NEW YORK (MainStreet) — The rise in the popularity of exchange-traded funds (ETFs) is occurring, because investors are drawn to their lower fees, liquidity and ease of diversification.
Although ETFs have been around since 1993, their attractiveness has soared in the past few years as more 401(k) and IRA plans are offering them as an option. A decade ago, the total amount of funds in ETFs totaled $200 billion and investors could only chose from a few dozen options, said Wayne Connors, a managing partner of Retirement Investor, a Glastonbury, Conn. company where investors build their own IRA portfolios.

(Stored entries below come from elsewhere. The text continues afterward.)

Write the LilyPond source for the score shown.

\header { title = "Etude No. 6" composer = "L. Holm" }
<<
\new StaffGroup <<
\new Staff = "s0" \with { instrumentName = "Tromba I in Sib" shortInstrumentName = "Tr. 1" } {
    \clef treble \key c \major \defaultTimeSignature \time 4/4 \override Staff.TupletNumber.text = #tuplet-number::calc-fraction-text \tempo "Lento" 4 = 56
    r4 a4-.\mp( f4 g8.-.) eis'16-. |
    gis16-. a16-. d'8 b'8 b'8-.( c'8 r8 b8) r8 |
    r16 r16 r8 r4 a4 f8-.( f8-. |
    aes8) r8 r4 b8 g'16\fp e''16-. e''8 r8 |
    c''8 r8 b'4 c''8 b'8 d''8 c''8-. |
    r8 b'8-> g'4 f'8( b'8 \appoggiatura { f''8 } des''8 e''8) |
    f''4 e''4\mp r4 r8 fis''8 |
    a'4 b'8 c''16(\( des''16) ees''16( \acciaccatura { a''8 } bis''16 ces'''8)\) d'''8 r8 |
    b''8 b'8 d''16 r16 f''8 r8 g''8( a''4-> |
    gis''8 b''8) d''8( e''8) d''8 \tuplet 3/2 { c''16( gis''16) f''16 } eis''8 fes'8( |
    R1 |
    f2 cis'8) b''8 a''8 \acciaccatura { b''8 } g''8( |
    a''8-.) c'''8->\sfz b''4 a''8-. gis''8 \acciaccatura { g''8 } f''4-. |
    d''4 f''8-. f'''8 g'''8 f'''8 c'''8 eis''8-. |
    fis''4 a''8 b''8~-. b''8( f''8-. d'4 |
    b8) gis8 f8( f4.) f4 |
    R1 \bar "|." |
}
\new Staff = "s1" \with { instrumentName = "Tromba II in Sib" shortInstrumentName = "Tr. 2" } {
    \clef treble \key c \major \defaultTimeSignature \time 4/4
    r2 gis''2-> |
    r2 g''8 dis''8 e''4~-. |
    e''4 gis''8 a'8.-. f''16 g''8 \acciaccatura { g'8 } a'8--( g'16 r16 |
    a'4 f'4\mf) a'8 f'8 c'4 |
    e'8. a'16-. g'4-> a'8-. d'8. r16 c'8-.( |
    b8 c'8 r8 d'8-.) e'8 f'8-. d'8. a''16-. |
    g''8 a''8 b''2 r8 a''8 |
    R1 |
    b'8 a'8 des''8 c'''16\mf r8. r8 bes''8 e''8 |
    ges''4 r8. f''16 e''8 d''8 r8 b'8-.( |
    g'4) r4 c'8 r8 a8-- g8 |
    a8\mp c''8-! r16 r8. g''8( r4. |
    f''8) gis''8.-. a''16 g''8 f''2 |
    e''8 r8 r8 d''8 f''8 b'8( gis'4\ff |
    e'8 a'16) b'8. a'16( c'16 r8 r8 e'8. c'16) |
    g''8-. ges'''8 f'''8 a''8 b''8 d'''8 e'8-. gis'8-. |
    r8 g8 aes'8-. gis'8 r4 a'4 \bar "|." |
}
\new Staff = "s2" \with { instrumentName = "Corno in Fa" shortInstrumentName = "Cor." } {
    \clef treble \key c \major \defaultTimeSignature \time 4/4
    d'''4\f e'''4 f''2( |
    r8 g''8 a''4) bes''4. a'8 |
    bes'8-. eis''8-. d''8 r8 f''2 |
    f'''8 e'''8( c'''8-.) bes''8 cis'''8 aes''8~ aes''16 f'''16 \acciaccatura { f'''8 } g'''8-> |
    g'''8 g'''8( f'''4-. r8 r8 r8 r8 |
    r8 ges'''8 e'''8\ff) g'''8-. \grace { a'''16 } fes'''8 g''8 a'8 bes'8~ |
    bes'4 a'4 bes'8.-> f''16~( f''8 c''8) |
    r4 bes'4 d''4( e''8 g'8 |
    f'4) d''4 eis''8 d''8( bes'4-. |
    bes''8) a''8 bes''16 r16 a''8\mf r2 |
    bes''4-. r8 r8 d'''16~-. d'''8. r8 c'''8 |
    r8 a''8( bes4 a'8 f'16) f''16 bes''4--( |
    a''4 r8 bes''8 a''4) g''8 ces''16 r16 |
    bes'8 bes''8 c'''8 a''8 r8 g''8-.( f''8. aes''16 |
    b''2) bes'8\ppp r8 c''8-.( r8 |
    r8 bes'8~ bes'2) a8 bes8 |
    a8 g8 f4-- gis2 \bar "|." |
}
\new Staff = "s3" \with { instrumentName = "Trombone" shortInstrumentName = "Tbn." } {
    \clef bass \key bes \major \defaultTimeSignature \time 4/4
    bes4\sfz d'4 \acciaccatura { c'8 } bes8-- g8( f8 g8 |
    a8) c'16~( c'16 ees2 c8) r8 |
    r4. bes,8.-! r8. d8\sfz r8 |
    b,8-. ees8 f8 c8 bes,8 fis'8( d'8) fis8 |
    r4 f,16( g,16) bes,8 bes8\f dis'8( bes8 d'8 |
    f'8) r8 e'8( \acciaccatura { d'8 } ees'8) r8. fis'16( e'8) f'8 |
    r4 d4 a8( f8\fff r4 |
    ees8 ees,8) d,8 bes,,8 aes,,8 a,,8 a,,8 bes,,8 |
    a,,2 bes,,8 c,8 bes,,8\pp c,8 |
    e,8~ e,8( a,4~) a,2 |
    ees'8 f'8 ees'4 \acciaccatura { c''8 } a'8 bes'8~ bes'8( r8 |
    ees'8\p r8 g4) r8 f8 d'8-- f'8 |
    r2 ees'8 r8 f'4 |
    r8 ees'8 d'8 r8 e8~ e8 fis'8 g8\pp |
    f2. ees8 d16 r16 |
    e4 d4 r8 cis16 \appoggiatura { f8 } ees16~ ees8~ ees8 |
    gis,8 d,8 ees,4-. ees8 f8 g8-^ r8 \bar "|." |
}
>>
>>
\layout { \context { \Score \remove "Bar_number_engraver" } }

ETFs are an “advantageous way” to invest for retirement, he says, since the fees are much lower than traditional mutual funds and trade like a stock by tracking an index, such as a commodity or a group of assets. Assets in ETFs now exceed $2.0 trillion, and there are over 1,600 ETFs for investors to choose from.
One advantage of ETFs is that you buy a number of shares on an exchange and receive an intra-day market price, which takes place at the moment you place your order, said Jim Rowley, a senior investment analyst in the Vanguard Investment Strategy Group in a blog post. Mutual funds don’t give investors this option and the price you pay for is the net asset value at the end of the day.
Here are some tips on how to purchase them as a way to diversify your portfolio.
Purchasing ETFs Can Take Place Any Time Market Is Open
You can purchase ETFs anytime during the stock market is open, and since they trade on major stock exchanges, their prices will also fluctuate just like a stock. Think of ETFs as “basically a better form of a mutual fund since they are more liquid and tax efficient,” said Sara Rajo-Miller, a wealth manager of Miracle Mile Advisors, a Los Angeles-based investment firm.
Most mutual funds also have a minimum investment amount of $3,000, whereas you can buy as little as one share of an ETF.
Avoid Trading Them Too Often
Investors should view ETFs like mutual funds and avoid trading them too often. “We use ETFs to build diversified portfolios and often hold them over extended periods of time rather than day trading them,” Rajo-Miller said.
While some companies allow you to trade them for free, others charge a fee, which can easily add up over time.
“Just because you can trade ETFs frequently, doesn’t mean you must trade them frequently,” Rowley said. “ETFs can be used to build low-cost, broadly diversified portfolios—even for strategic, long-term investors.”
Know the Fair Value of the ETF
When you are ready to purchase an ETF, you will see the bid price and an ask price. The bid price is the highest price a potential buyer is willing to pay for the ETF or any security. The ask price is the lowest price a potential seller is willing to agree to or what you could buy it for.
One way to gauge the value of the ETF is to look at the difference between the bid price and ask price, which is known as the bid/ask spread. This can be found on Google or Yahoo Finance, said Matthew Tuttle, CEO of Tuttle Tactical Management in Stamford, Conn.
“If the spread is pretty tight, or no more than $0.06 or so, you can put a limit to sell at the bid or to buy at the ask,” he said. “If the spread is wide, then you would place your order in between. If you have a large order, you want to call your brokerage firm's block trading desk and they can walk you through it.”
When To Purchase or Trade an ETF
Try to avoid trading during the first and last 15 minutes of the trading day, Tuttle recommends. “During the open, it takes market makers a bit to figure out the prices of all the underlying securities in an ETF, so during that time the bid/ask spreads are likely to be wider,” he said. “At the end of the day you can see a lot of order imbalances that can also impact spreads.”
Markets orders are ones that occur if you purchase shares of an ETF when the market is open.
“The prices of ETFs fluctuate, so there is never an exact right price to buy them and it all depends on their valuation metrics,” said Rajo-Miller said.
As soon as you place an order, you will likely receive the current price. It can be tricky if the market is having a volatile day.
“Market orders put you at the mercy of the market and you are better off placing limit orders,” Tuttle said.
A limit order means the purchase of the shares of the ETF only occur if the price of the ETF drops to the one you are seeking. If your limit order is $92 and it trades for $94 that day, then your order will not have executed. If you are unsure of what price to seek, ask your financial advisor.
Limit orders can be an effective way for investors to protect themselves from sudden, drastic price movements that can occur in the market. "Prices can swing very suddenly and sharply momentarily," Connors said.
Buying shares of an ETF at the current market price, known as the ask price is the best option for long-term investors. If you wait for the price to drop a few dollars, the purchase may never get executed.
"ETFs should be viewed as an easy way to buy an index fund," he said. "If you buy one share of an ETF, you're owing thousands of companies."
Some financial advisors recommend that investors shy away from them. Limit orders may be appropriate for certain types of ETFs, but "we generally do not use them," said Rajo-Miller said.